Task to complete: From the entries below, please output exactly the lines starting at the one containing "myPlot <- function(type, lwd)" and ending at the one containing "# .expr is evaluated", both included.
****************
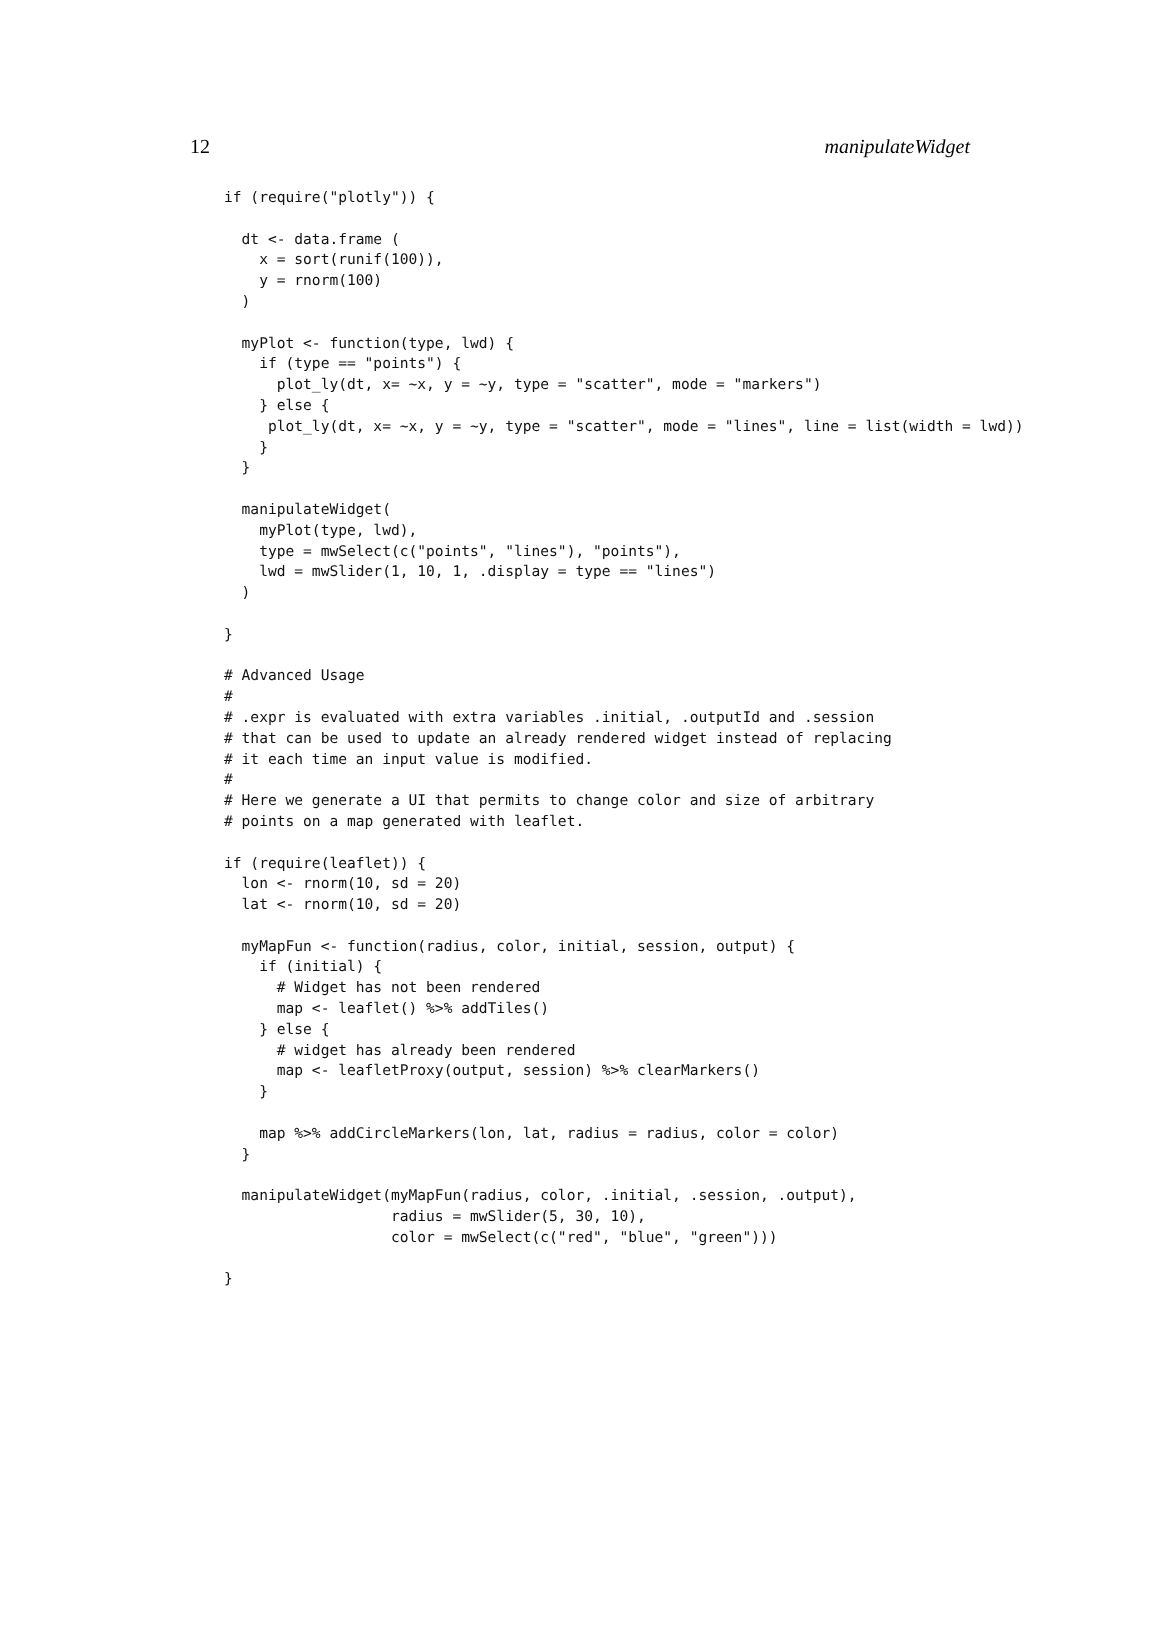12 manipulateWidget
if (require("plotly")) {

  dt <- data.frame (
    x = sort(runif(100)),
    y = rnorm(100)
  )

  myPlot <- function(type, lwd) {
    if (type == "points") {
      plot_ly(dt, x= ~x, y = ~y, type = "scatter", mode = "markers")
    } else {
     plot_ly(dt, x= ~x, y = ~y, type = "scatter", mode = "lines", line = list(width = lwd))
    }
  }

  manipulateWidget(
    myPlot(type, lwd),
    type = mwSelect(c("points", "lines"), "points"),
    lwd = mwSlider(1, 10, 1, .display = type == "lines")
  )

}

# Advanced Usage
#
# .expr is evaluated with extra variables .initial, .outputId and .session
# that can be used to update an already rendered widget instead of replacing
# it each time an input value is modified.
#
# Here we generate a UI that permits to change color and size of arbitrary
# points on a map generated with leaflet.

if (require(leaflet)) {
  lon <- rnorm(10, sd = 20)
  lat <- rnorm(10, sd = 20)

  myMapFun <- function(radius, color, initial, session, output) {
    if (initial) {
      # Widget has not been rendered
      map <- leaflet() %>% addTiles()
    } else {
      # widget has already been rendered
      map <- leafletProxy(output, session) %>% clearMarkers()
    }

    map %>% addCircleMarkers(lon, lat, radius = radius, color = color)
  }

  manipulateWidget(myMapFun(radius, color, .initial, .session, .output),
                   radius = mwSlider(5, 30, 10),
                   color = mwSelect(c("red", "blue", "green")))

}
****************
Solution to this problem:
  myPlot <- function(type, lwd) {
    if (type == "points") {
      plot_ly(dt, x= ~x, y = ~y, type = "scatter", mode = "markers")
    } else {
     plot_ly(dt, x= ~x, y = ~y, type = "scatter", mode = "lines", line = list(width = lwd))
    }
  }

  manipulateWidget(
    myPlot(type, lwd),
    type = mwSelect(c("points", "lines"), "points"),
    lwd = mwSlider(1, 10, 1, .display = type == "lines")
  )

}

# Advanced Usage
#
# .expr is evaluated with extra variables .initial, .outputId and .session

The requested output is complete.